To accomplish that you might create a single array of filenames indexed by date.
Since multiple html files may have the same date, you need handle collisons.
You could avoid that by making the array index be a concatanation of the date and the FILENAME.
That would still sort in date order, but have unique keys.
Then the asorti operation would be able to create a mapping array that gives the index values to the test array in date sorted order.

Here is a version using asort that splits out a FILENAME part of a date-sorted vvalue.

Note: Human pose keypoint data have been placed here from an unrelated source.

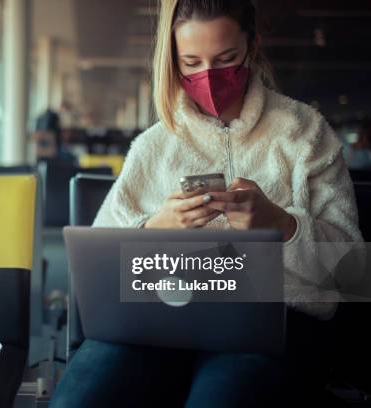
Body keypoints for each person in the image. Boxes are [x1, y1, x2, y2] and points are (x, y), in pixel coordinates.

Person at [49, 0, 363, 407]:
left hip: (273, 325)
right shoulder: (153, 147)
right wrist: (151, 231)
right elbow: (95, 272)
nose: (208, 77)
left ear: (253, 45)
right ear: (173, 61)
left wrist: (283, 226)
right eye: (192, 62)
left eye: (226, 58)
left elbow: (352, 272)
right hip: (159, 321)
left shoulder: (304, 134)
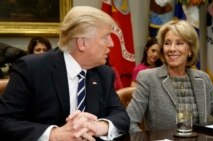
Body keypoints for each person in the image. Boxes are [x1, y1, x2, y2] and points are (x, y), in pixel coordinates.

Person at [0, 6, 130, 141]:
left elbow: (121, 115)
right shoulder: (32, 68)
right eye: (106, 37)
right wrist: (54, 134)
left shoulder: (104, 73)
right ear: (82, 43)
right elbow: (4, 121)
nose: (112, 44)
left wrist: (100, 126)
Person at [126, 19, 213, 133]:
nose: (172, 49)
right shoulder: (148, 78)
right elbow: (129, 122)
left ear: (190, 50)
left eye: (179, 43)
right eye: (167, 43)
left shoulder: (203, 79)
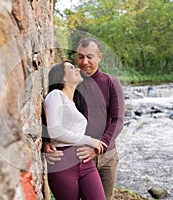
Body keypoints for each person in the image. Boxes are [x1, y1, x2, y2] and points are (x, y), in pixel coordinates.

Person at [43, 37, 125, 200]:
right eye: (80, 57)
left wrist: (98, 146)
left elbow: (118, 120)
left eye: (90, 56)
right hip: (74, 154)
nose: (85, 61)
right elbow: (51, 116)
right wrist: (47, 142)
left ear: (99, 57)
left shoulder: (111, 83)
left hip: (105, 154)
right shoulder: (73, 84)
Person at [43, 61, 107, 200]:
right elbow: (55, 131)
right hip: (63, 163)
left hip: (85, 162)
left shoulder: (75, 102)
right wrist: (89, 140)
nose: (77, 68)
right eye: (71, 67)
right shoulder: (55, 95)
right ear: (63, 77)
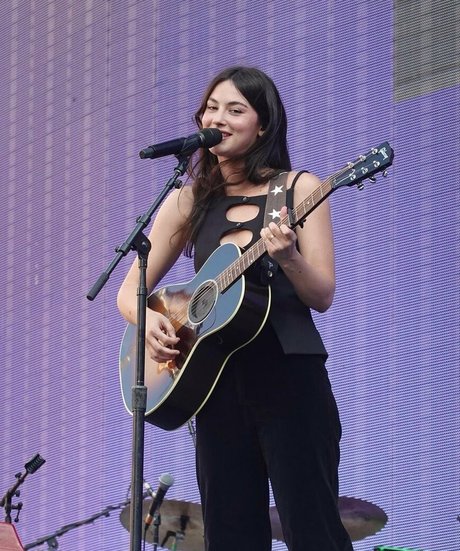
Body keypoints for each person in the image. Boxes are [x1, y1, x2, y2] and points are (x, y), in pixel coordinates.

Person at [117, 66, 353, 551]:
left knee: (313, 531)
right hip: (215, 386)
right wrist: (151, 321)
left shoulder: (298, 189)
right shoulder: (187, 201)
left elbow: (322, 295)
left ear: (262, 126)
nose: (218, 118)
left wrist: (289, 258)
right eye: (211, 108)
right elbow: (129, 292)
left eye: (235, 109)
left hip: (291, 381)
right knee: (230, 537)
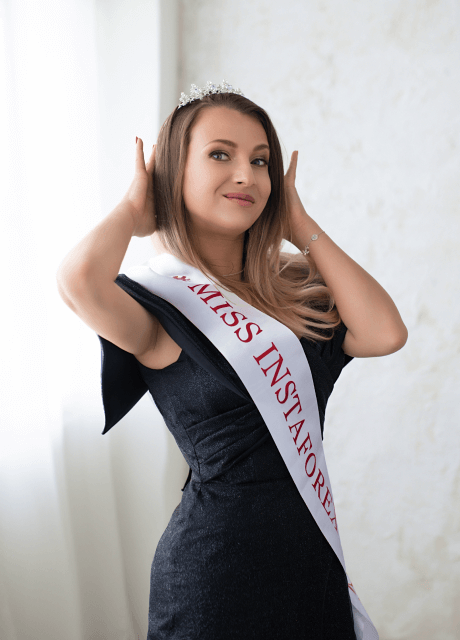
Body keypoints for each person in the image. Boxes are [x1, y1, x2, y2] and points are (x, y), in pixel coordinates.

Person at [56, 80, 407, 640]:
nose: (247, 175)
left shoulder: (296, 289)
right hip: (215, 578)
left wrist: (299, 224)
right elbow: (78, 281)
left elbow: (385, 333)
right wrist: (134, 208)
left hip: (310, 567)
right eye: (220, 154)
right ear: (174, 172)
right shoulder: (158, 305)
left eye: (260, 161)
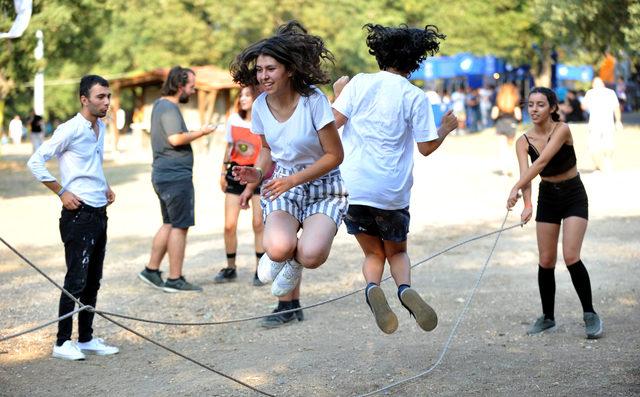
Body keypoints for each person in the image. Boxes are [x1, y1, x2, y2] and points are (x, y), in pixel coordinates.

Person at [332, 23, 457, 334]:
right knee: (396, 252)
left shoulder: (359, 83)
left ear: (380, 53)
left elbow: (333, 123)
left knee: (373, 253)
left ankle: (373, 287)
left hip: (354, 188)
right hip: (391, 191)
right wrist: (445, 129)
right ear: (414, 61)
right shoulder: (415, 97)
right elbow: (426, 148)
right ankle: (404, 290)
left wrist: (339, 94)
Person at [230, 21, 348, 327]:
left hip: (323, 185)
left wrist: (293, 179)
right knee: (277, 247)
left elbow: (335, 156)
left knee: (311, 255)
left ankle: (296, 267)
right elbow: (268, 149)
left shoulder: (313, 101)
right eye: (259, 70)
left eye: (270, 69)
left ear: (290, 70)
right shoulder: (259, 106)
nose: (263, 76)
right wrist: (256, 173)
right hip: (283, 184)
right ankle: (287, 293)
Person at [27, 75, 119, 360]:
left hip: (98, 210)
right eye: (100, 97)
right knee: (75, 280)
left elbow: (93, 162)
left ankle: (87, 338)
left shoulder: (99, 126)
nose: (106, 102)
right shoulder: (70, 129)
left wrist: (104, 185)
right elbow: (35, 162)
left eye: (108, 96)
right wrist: (61, 192)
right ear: (84, 99)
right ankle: (62, 342)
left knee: (93, 280)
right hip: (77, 215)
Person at [507, 87, 603, 339]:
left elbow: (540, 164)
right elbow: (526, 176)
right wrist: (526, 203)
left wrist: (514, 188)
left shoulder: (562, 130)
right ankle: (548, 317)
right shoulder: (523, 141)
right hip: (548, 196)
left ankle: (590, 314)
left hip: (573, 194)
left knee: (571, 256)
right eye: (530, 105)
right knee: (546, 259)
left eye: (540, 104)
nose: (534, 109)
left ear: (552, 108)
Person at [138, 66, 215, 292]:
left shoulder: (160, 106)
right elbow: (175, 138)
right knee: (180, 226)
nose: (192, 91)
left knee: (170, 223)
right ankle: (175, 278)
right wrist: (202, 132)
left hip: (164, 175)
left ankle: (151, 270)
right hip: (175, 177)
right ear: (180, 85)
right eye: (191, 87)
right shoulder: (169, 108)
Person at [214, 85, 265, 286]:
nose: (243, 98)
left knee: (258, 223)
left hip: (258, 173)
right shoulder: (233, 120)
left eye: (248, 95)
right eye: (241, 95)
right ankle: (230, 267)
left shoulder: (263, 121)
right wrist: (222, 172)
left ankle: (260, 270)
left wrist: (251, 185)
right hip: (235, 172)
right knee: (229, 225)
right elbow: (229, 148)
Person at [582, 77, 622, 172]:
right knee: (602, 145)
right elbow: (616, 107)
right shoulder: (610, 92)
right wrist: (618, 121)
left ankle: (602, 165)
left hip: (599, 123)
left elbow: (583, 106)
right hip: (603, 123)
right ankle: (602, 164)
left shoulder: (591, 93)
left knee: (598, 146)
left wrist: (618, 121)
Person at [492, 82, 522, 176]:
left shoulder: (498, 101)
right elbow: (518, 116)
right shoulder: (515, 101)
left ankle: (504, 169)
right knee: (510, 148)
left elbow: (494, 115)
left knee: (502, 148)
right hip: (511, 124)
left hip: (500, 124)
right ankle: (509, 168)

awk 'BEGIN{ IGNORECASE=1; onefile="newfile.html"}
/>posted/{
date[FILENAME]=$6
time[FILENAME]=$7
am[FILENAME]=$8
store[FILENAME]+=1
test[FILENAME]=$6 " " FILENAME
}
/<TITLE>/{
gsub(/<TITLE>|<\/TITLE>| - The Archives| - the BB|<META.*\"no-cache\">/,"")
title[FILENAME]=$0
}
/<FONT SIZE="2" face="Verdana, Arial"><B>/{
user[FILENAME]=$4
}
END {
n = asort(test)
for (a = 1; a <= n; a++) {
split(test[a],parts)
i=parts[2]
print "<FONT SIZE=\"2\" FACE=\"Verdana, Arial\">" date[i] " <FONT SIZE=\"2\" FACE=\"Verdana, Arial\" COLOR=\"#800080\">" time[i] " " am[i] "</FONT></FONT>"
}
}' *.html


Here is a version using asorti to map into a date-sorted index.

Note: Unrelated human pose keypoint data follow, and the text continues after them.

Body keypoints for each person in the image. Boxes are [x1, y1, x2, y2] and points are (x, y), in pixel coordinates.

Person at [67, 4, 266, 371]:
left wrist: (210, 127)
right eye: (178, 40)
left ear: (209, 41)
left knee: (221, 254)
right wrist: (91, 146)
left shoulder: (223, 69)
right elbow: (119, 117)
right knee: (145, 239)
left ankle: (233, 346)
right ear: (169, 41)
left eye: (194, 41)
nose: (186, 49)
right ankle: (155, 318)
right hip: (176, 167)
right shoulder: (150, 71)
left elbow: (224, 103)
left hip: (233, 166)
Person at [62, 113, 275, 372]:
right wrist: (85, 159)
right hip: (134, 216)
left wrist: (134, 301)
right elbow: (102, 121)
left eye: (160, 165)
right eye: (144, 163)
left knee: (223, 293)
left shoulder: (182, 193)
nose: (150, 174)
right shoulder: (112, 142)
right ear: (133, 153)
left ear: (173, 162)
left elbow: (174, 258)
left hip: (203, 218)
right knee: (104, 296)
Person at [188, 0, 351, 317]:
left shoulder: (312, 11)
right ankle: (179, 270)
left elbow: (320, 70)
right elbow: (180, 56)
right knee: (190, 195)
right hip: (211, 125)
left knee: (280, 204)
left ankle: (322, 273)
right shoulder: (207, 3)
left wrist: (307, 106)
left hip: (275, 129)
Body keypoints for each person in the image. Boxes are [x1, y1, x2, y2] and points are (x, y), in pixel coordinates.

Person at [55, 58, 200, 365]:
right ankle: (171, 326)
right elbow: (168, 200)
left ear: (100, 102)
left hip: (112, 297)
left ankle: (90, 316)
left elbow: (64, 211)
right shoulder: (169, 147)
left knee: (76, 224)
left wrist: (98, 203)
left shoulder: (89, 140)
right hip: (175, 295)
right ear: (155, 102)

awk 'BEGIN{ IGNORECASE=1; onefile="newfile.html"}
/>posted/{
date[FILENAME]=$6
time[FILENAME]=$7
am[FILENAME]=$8
store[FILENAME]+=1
test[$6 " " FILENAME]=FILENAME
}
/<TITLE>/{
gsub(/<TITLE>|<\/TITLE>| - The Archives| - the BB|<META.*\"no-cache\">/,"")
title[FILENAME]=$0
}
/<FONT SIZE="2" face="Verdana, Arial"><B>/{
user[FILENAME]=$4
}
END {
n = asorti(test, map)
for (a = 1; a <= n; a++) {
f=test[map[a]]
print "<FONT SIZE=\"2\" FACE=\"Verdana, Arial\">" date[f] " <FONT SIZE=\"2\" FACE=\"Verdana, Arial\" COLOR=\"#800080\">" time[f] " " am[f] "</FONT></FONT>"
}
}' *.html

hopelessone
April 6th, 2008, 11:34 AM
thanks very much for the explanation....was close but couldn't have done it without the sample code...cheers...!!